Is the stimulus package really better for men than for women? That's what many prominent feminists, and even some male economists, are saying. Their charge: That the bulk of the work created would be in testosterone-fueled fields like construction, manufacturing, and engineering. "Where are the new jobs for women?" a New York Times op-ed by Linda Hirshman asked of the 3.5 million jobs promised by the rescue package. Why not add more in female-friendly fields like child care, education, and social services, asked Barbara Bergmann, vice chair of the Economists' Policy Group for Women's Issues, in an open letter to President Obama that has garnered more than 600 signatures.
But the problem for women with the stimulus bill isn't really that it's short on jobs for them. It's that many of the jobs being generated for women will probably come later and pay far less than the jobs being created in fields dominated by men. In fairness, men could use more help now. They have been hit much harder so far in this recession. And some traditionally female sectors like health care are doing just fine without a cash injection from the government. But that may shift in the coming months; at least 2 million more Americans are expected to get pink slips this year, and in a much wider range of industries. The stimulus plan being considered by the Senate, as it's written now, may make up for some of those losses, gender division aside. But it will do little to close the 20 percent wage gap between men and women or to address the sex segregation in the labor market that accounts for much of it.

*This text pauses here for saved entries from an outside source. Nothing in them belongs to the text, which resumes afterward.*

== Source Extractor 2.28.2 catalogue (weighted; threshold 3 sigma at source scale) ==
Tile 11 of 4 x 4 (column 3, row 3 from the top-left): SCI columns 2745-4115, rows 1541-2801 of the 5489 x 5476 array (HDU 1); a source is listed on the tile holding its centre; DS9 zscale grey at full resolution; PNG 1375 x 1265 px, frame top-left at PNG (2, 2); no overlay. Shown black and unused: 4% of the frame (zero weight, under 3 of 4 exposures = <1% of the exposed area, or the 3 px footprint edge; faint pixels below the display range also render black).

Up to 49 percent of the jobs generated by the stimulus bill are expected to go to women, according to Christina Romer, chair of Obama's Council of Economic Advisers. Many of them will be created indirectly and are based on rather optimistic projections, as Hirshman pointed out in Slate. But the ratio still seems generous to women, given that men have accounted for about 80 percent of the job losses so far. (Nearly 800,000 factory jobs alone were lost in 2008, and almost 900,000 construction jobs have disappeared since the peak of the housing boom in 2006.) Altogether, about 1.1 million fewer men are working in the United States now than a year ago.
Women, on the other hand, have gained about as many jobs as they've lost, according to economist Andrew Sum. Female-dominant fields like health care have actually been hiring more than firing, and that's not likely to change. Nearly a dozen of the Labor Department's estimated 30 fastest-growing occupations are in health care—from home health aides to dental hygienists to physician assistants. Other traditionally female occupations make the fastest-growing list as well, including makeup artists, manicurists, and skin-care specialists. (The country will be poor, but well-groomed.)
The problem is that many of the jobs in these female-dominated fields pay far less than the jobs being created for men by the stimulus plan. By the Obama team's own estimates, nearly one-third of the jobs generated by the package will be in construction or manufacturing. These sectors pay above average in part because they're filled largely by union workers. The already small percentage of women who work in these fields tend to fill the positions that pay the least. Women in construction don't often go out in hard hats; they sometimes sit behind the desk and answer phones—about half of the jobs in the construction industry filled by women are low-wage clerical jobs. And these don't come with union membership. Similarly, the money for green energy is expected to produce more jobs that pay well above average, like electricians and engineers—and that typically go to men.